Damon Albarn enlisted Bobby Womack to sing on Gorillaz's 2010 album Plastic Beach, pushing the great soul singer back into action after a prolonged period of silence.
Remarkably, the unlikely pair struck up a friendship, a partnership that led to 2012's The Bravest Man in the Universe, Womack's first album in 13 years.
Signing with Richard Russell's XL Records, Womack collaborated with his longtime cohort Harold Payne, Albarn, and Russell on this ghostly, skeletal soul collection, each man bringing his own signatures to the table.
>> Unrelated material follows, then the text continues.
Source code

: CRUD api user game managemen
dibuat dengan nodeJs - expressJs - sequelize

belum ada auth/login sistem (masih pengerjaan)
Russell's beats intertwine with Albarn's spectral chords, each evoking distinct memories of his past work, but even if there are clear antecedents in Russell's production of Gil Scott-Heron or the futuristic funk oeuvre of Gorillaz, these two do not bend Womack to fit their needs: they free him to make a startlingly modern Bobby Womack album, one that harks back to such previous masterworks as Understanding and The Poet, albums that fully embodied both the singer and his times.
And so it is with The Bravest Man in the Universe, an album that sounds like 2012 as much as it sounds like Womack: the rhythms belong to the modern world, the slow, shimmering grooves undeniably Womack's, as he's been specializing in this sound since the turn of the '70s.
Initially, the most bracing elements of The Bravest Man in the Universe are those electronic flourishes from Russell and Albarn and, most of all, the power of Womack's singing.
He's showing signs of age -- his voice is etched and weathered -- but he sounds undiminished, both as a vocalist and as a man.
This is not a quiet, mournful album about the dying of the light; this is about living in the moment, embracing age and modernity with equal enthusiasm.
The past is present on The Bravest Man in the Universe -- nowhere more so than on "Dayglo Reflection," where a song by Womack mentor Sam Cooke is interpolated and chanteuse of the year Lana Del Rey is deployed as effectively ethereal counterpart, but Bobby covers the traditional "Deep River" and revives "Whatever Happened to the Times," a song he co-wrote with his old running partner Jim Ford -- although Womack is never beholden to time gone by; the old days are part of him, informing how he's facing the present, and there's nothing remotely approaching nostalgia here.
For as haunting as parts of the album are, there is no fetishization of death on the parts of Albarn and Russell; even with a tinge of melancholy coloring the fringes of the album, this is an album that affirms the power of life, in all of its mess and glory.